Return the lines below that carry the word "Krankenhaus".
**** DATA LISTING ****
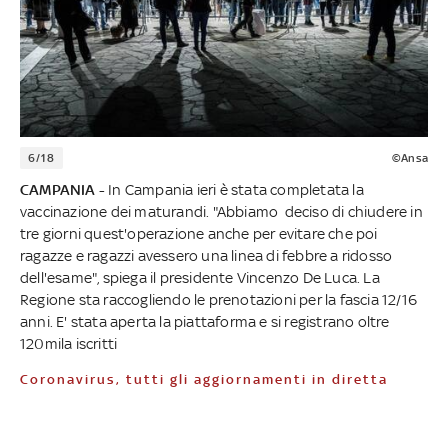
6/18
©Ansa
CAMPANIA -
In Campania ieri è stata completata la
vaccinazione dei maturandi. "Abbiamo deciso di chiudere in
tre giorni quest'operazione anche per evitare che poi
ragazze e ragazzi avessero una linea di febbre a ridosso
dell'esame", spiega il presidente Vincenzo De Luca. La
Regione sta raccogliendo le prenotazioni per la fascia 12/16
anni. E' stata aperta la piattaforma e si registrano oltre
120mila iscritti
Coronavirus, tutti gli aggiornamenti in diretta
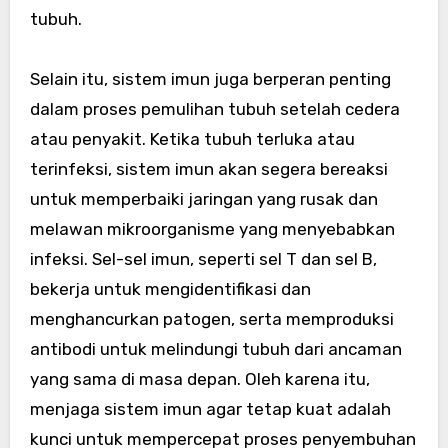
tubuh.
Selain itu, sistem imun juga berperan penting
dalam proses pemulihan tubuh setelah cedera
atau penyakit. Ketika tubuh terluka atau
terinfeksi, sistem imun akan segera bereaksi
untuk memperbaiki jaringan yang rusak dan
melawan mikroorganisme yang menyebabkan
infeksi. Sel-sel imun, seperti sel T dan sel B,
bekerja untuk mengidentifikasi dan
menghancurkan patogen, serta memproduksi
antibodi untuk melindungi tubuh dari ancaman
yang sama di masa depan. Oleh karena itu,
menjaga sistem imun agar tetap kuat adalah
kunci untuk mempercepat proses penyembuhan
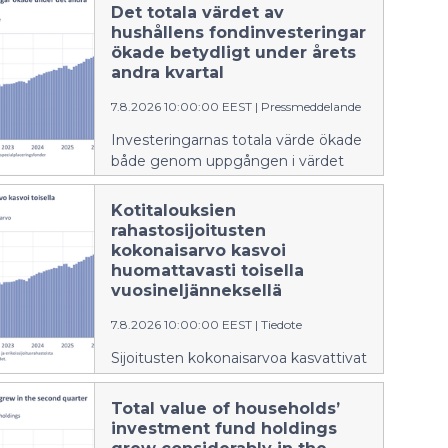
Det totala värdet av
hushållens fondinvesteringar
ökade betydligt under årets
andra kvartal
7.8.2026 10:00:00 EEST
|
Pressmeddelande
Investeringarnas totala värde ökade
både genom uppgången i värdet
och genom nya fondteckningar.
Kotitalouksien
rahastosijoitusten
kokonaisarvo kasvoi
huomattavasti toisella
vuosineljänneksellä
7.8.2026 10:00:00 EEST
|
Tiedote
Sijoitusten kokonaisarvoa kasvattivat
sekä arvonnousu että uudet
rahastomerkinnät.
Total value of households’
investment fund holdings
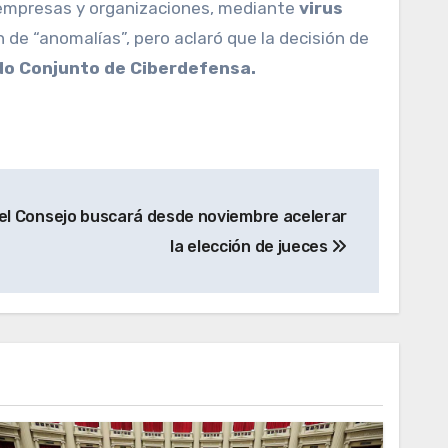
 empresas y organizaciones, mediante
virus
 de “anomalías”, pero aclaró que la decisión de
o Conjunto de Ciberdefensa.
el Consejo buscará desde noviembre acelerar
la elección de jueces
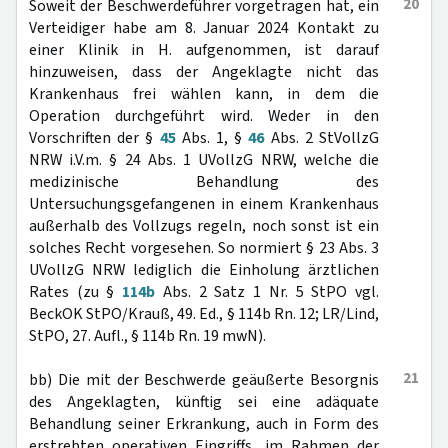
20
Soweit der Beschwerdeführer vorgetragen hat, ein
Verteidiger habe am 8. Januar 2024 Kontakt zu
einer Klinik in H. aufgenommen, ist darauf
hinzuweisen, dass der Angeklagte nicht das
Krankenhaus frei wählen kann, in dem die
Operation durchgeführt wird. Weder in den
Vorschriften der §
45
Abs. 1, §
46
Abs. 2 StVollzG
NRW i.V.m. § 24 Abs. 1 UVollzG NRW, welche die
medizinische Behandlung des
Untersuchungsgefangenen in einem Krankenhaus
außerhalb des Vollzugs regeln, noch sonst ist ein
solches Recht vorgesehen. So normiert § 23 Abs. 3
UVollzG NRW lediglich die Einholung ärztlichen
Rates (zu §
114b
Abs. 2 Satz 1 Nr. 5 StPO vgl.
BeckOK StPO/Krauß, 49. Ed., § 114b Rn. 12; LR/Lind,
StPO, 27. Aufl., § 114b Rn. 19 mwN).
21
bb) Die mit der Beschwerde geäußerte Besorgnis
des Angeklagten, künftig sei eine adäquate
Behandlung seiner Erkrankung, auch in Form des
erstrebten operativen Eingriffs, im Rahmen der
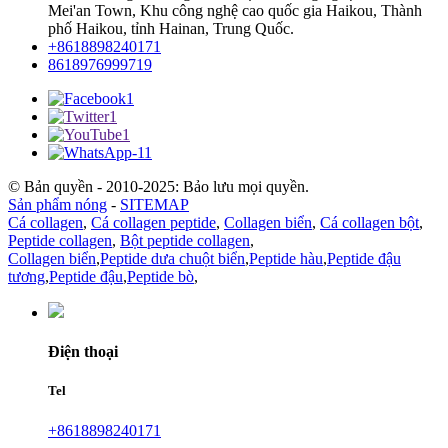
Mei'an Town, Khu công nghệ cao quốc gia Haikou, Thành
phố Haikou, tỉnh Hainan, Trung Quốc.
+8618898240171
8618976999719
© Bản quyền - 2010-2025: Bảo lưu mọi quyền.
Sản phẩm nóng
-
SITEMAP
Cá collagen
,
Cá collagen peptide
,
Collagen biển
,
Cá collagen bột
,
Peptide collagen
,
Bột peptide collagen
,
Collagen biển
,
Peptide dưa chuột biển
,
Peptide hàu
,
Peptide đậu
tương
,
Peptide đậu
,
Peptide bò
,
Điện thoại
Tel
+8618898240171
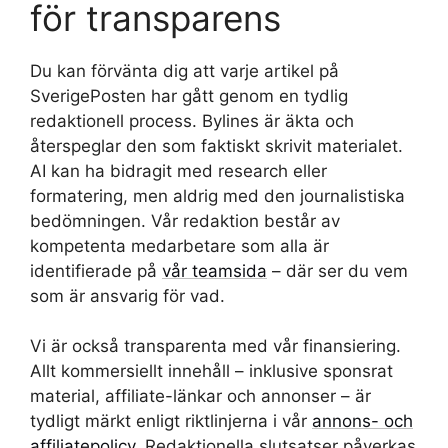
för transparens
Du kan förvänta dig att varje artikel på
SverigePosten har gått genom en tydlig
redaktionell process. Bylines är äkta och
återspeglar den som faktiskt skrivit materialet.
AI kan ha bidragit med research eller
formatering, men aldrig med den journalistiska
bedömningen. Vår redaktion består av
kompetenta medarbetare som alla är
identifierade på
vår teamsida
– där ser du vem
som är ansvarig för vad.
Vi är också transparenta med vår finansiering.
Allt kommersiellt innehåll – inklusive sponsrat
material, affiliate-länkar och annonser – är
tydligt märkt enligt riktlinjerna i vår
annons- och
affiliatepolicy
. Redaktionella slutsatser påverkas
****
**** DATA LISTING ****
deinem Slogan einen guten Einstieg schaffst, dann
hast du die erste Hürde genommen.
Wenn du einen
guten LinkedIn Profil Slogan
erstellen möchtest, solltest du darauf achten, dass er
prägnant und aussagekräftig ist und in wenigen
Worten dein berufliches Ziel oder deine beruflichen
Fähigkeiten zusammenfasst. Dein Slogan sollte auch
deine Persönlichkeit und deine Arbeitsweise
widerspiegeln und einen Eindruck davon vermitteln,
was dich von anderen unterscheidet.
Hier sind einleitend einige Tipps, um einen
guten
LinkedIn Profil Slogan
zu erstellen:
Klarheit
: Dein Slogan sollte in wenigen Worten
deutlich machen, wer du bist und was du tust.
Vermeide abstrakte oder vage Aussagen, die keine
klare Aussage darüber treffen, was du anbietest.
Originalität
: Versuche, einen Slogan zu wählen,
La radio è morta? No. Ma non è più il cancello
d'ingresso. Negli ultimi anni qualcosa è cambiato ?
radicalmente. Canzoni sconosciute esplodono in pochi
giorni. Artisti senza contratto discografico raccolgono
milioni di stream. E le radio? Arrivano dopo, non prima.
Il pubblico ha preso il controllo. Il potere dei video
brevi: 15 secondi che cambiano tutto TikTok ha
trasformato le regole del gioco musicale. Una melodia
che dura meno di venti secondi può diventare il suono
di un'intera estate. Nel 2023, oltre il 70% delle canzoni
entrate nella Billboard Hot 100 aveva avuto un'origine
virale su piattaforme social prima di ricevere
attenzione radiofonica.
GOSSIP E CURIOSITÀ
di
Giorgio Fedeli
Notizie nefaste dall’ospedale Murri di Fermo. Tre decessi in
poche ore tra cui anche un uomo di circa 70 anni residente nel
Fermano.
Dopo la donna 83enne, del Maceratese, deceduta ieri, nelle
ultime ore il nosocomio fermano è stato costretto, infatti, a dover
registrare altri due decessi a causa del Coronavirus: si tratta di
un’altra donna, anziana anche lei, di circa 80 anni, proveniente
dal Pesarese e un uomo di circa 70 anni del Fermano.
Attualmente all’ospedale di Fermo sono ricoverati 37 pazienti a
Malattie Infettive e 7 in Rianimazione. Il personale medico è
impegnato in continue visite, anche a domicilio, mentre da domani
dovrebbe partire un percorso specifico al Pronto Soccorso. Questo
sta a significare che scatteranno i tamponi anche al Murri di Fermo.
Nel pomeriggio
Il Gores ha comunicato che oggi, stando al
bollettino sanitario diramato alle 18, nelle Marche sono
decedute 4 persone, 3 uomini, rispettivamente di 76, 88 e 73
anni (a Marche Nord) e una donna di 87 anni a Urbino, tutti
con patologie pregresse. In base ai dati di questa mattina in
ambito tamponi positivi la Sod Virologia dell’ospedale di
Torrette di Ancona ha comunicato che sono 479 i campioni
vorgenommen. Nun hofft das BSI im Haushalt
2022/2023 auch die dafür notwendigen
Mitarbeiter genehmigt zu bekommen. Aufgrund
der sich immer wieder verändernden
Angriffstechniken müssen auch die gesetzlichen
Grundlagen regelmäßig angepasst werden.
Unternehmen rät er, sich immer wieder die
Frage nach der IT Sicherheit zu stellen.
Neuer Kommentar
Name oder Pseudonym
****
**WRITTEN SOLUTION**:
Krankenhaus frei wählen kann, in dem die
Untersuchungsgefangenen in einem Krankenhaus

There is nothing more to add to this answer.